Is it possible to left join/merge in R while preserving the original ordering of the by
column in the left dataframe? The default behavior is that non-matching cases are appended to the end of the merged data frame, but this obviously changes the ordering.
Is there a simple solution I'm missing, or a clever way around this?
Here is an example with a non-matching case for id == 3
, in the second row of the left dataframe df1
:
df1 = data.frame(id = c(4,3,2,1),
color = c('purple','red','blue','green'))
df2 = data.frame(id = c(1,2,4),
weight = c(4.1, 5.3, 1.8))
df1
# id color
# 1 4 purple
# 2 3 red
# 3 2 blue
# 4 1 green
df2
# id weight
# 1 1 4.1
# 2 2 5.3
# 3 4 1.8
If you merge with the default sort = TRUE
, then the non-matching case appears in its place in the sorted by
column.
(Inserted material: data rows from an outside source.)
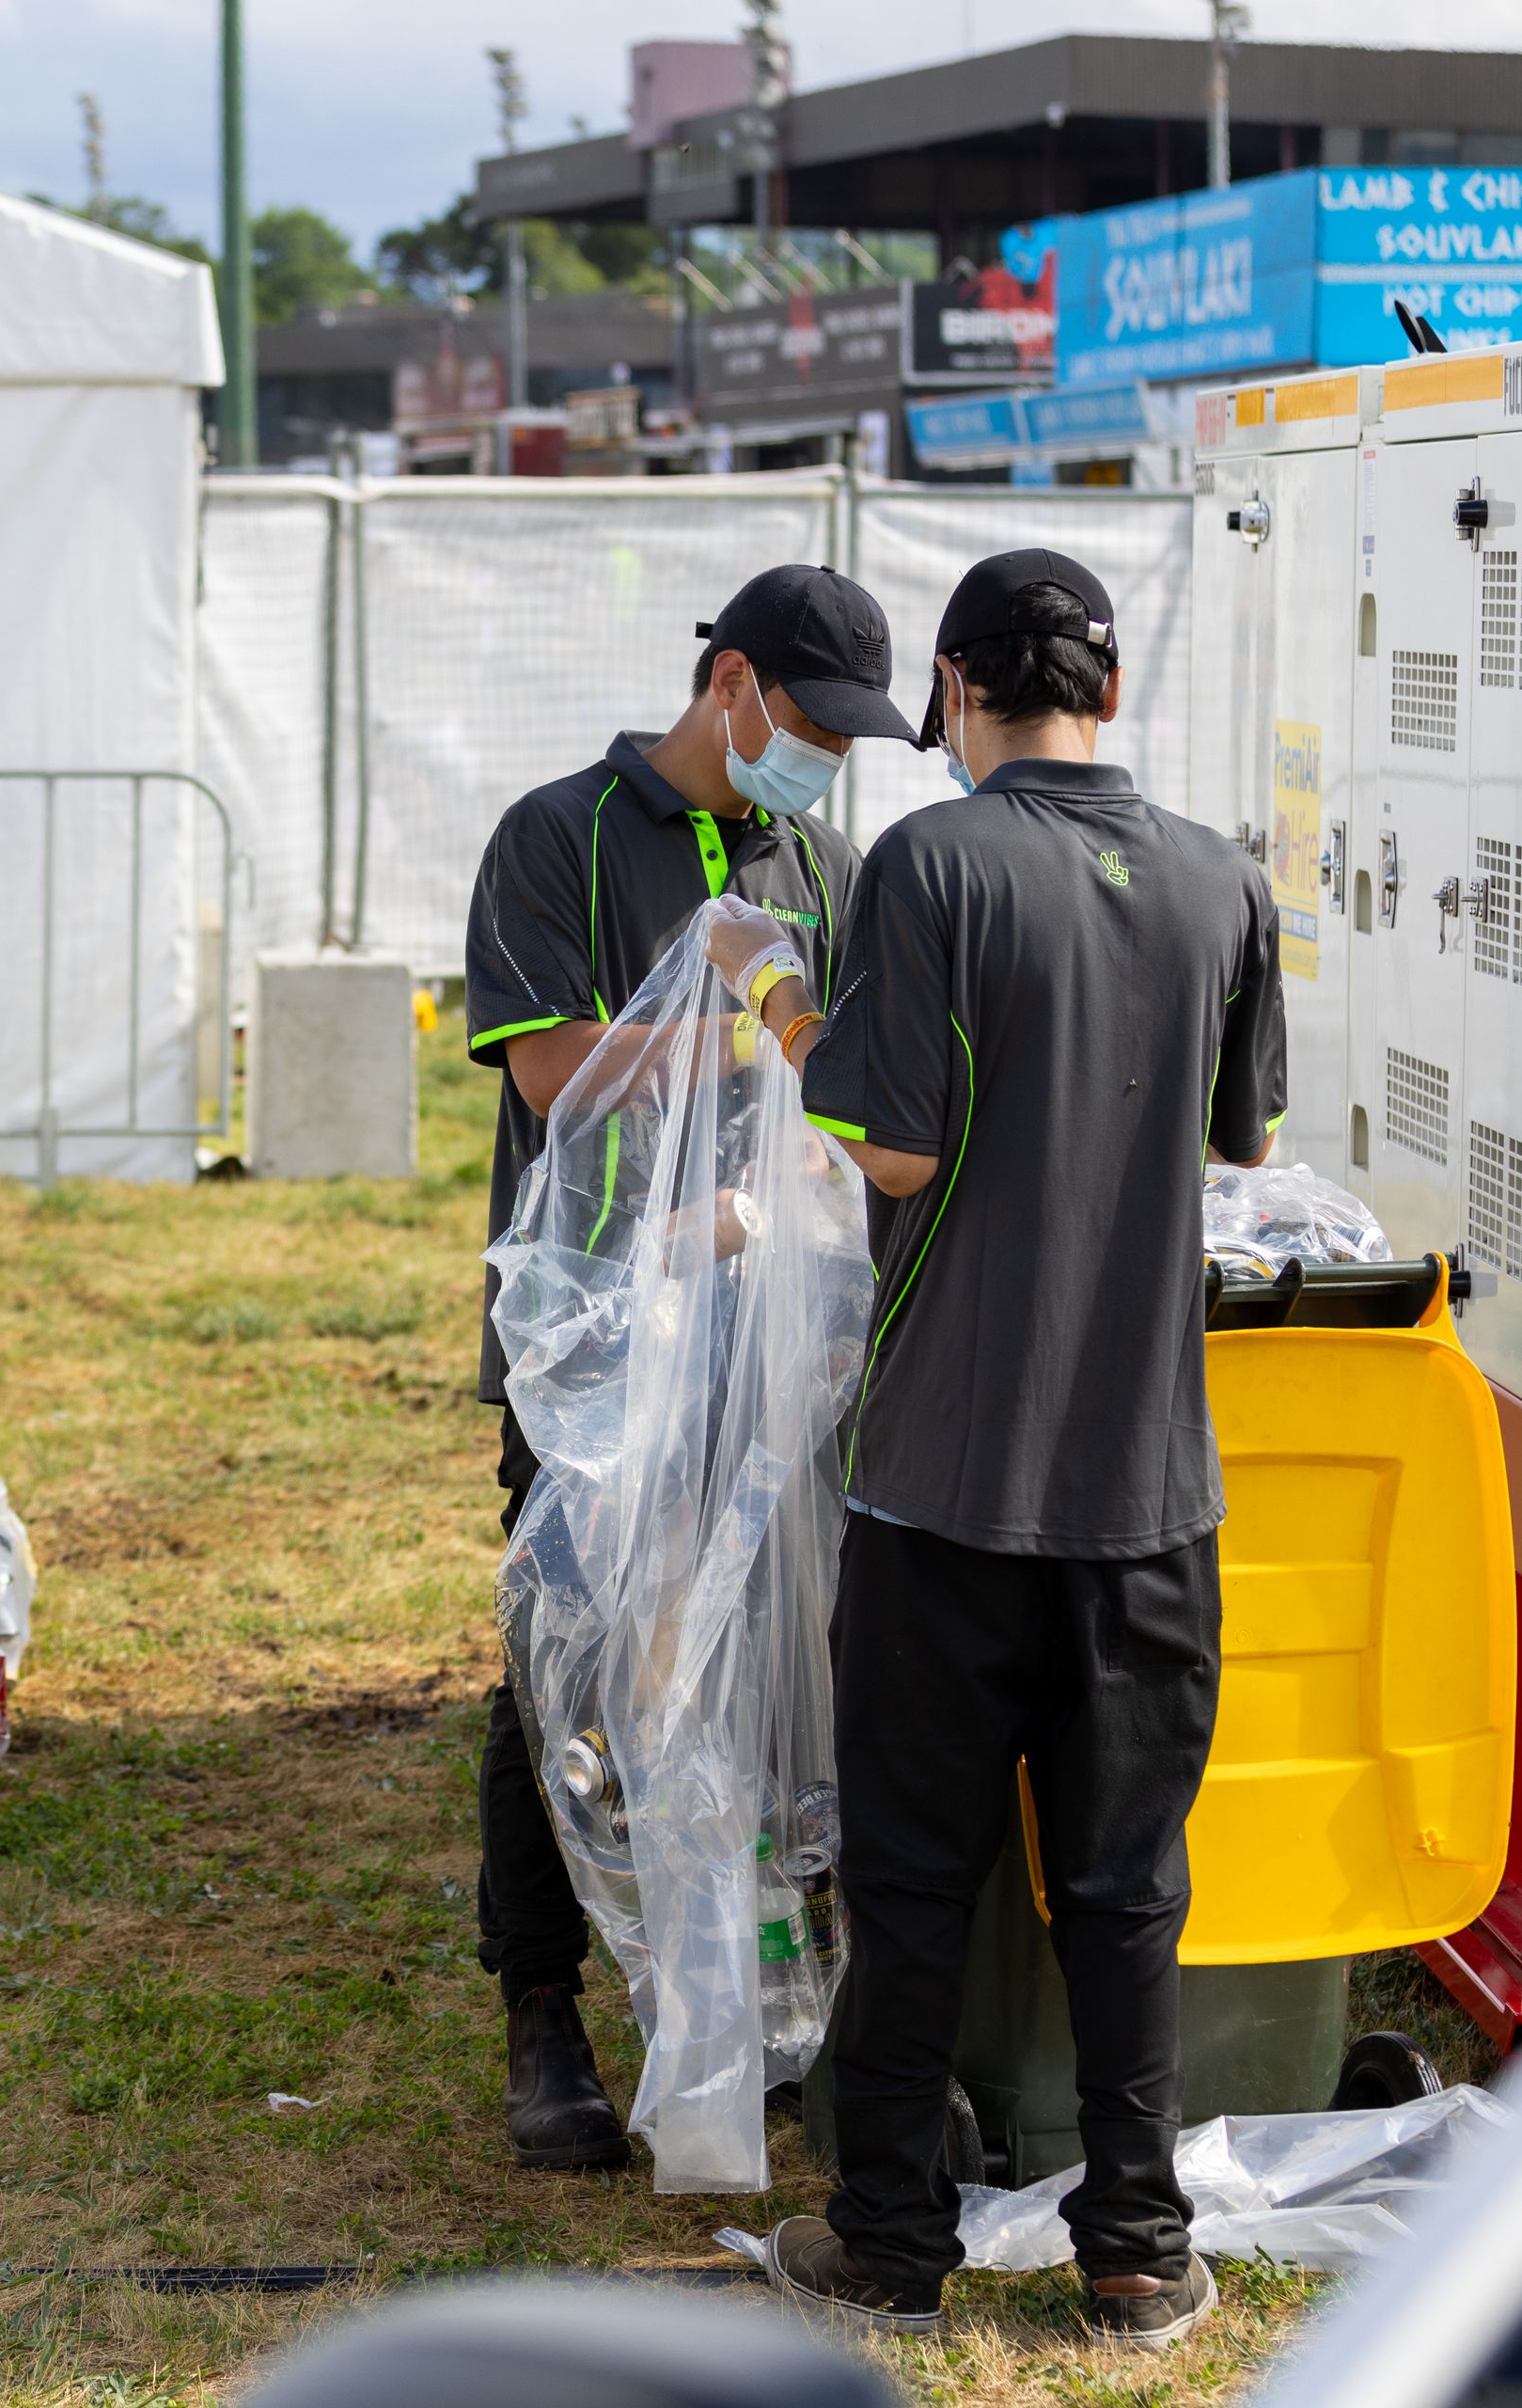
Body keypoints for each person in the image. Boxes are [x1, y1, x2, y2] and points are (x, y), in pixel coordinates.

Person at [706, 549, 1284, 2350]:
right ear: (1108, 693)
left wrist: (773, 992)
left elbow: (886, 1147)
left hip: (944, 1477)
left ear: (954, 687)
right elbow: (1242, 1141)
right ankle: (1134, 2249)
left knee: (914, 1873)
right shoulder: (1220, 876)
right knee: (1124, 1891)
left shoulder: (929, 863)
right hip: (1144, 1492)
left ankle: (888, 2244)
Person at [462, 563, 909, 2168]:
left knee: (775, 1659)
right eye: (807, 723)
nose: (823, 760)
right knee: (574, 1660)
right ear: (729, 683)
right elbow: (552, 1070)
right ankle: (543, 2010)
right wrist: (715, 1001)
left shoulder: (828, 860)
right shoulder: (556, 838)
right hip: (605, 1332)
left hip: (780, 1336)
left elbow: (858, 1074)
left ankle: (747, 1999)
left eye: (849, 741)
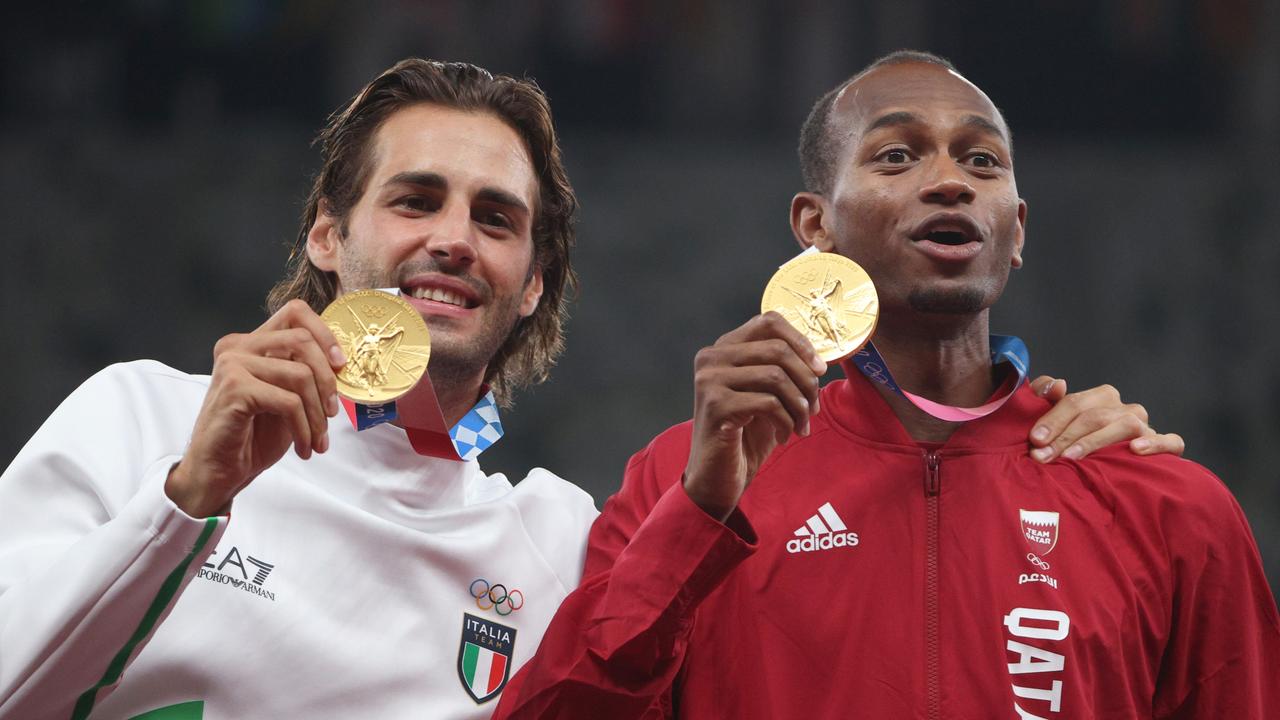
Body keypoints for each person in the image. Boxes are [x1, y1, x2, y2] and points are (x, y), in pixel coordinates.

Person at [0, 56, 1181, 720]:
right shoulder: (142, 415)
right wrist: (185, 500)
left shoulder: (562, 538)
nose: (452, 239)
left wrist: (1025, 444)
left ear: (529, 286)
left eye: (495, 220)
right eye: (414, 200)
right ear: (326, 232)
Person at [492, 51, 1280, 719]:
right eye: (897, 156)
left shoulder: (1168, 506)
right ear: (815, 225)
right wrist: (696, 517)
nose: (950, 182)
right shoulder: (687, 480)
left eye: (983, 161)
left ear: (1017, 232)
In this case, the third row:
merge(df1, df2, by = 'id', all.x = TRUE)
# id color weight
# 1 1 green 4.1
# 2 2 blue 5.3
# 3 3 red NA
# 4 4 purple 1.8
If you want to preserve ordering with sort = FALSE
, then non-matching cases are appended to the bottom of the merged dataframe, as it clearly states in the documentation for merge
:
merge(df1, df2, by = 'id', all.x = TRUE, sort = FALSE)
# id color weight
# 1 4 purple 1.8
# 2 2 blue 5.3
# 3 1 green 4.1
# 4 3 red NA
What I'd like is to preserve the original ordering of the left df1
, including the non-matching cases, rather than preserve the ordering only for matching cases. My goal is to produce this:
# id color weight
# 1 4 purple 1.8
# 2 3 red NA
# 3 2 blue 5.3
# 4 1 green 4.1
Any help is much appreciated!
CodePudding user response:
library(dplyr)
df1 = data.frame(id = c(4,3,2,1),
color = c('purple','red','blue','green'))
df2 = data.frame(id = c(1,2,4),
weight = c(4.1, 5.3, 1.8))
df1 %>%
left_join(df2,
by = "id")
Result:
id color weight
1 4 purple 1.8
2 3 red NA
3 2 blue 5.3
4 1 green 4.1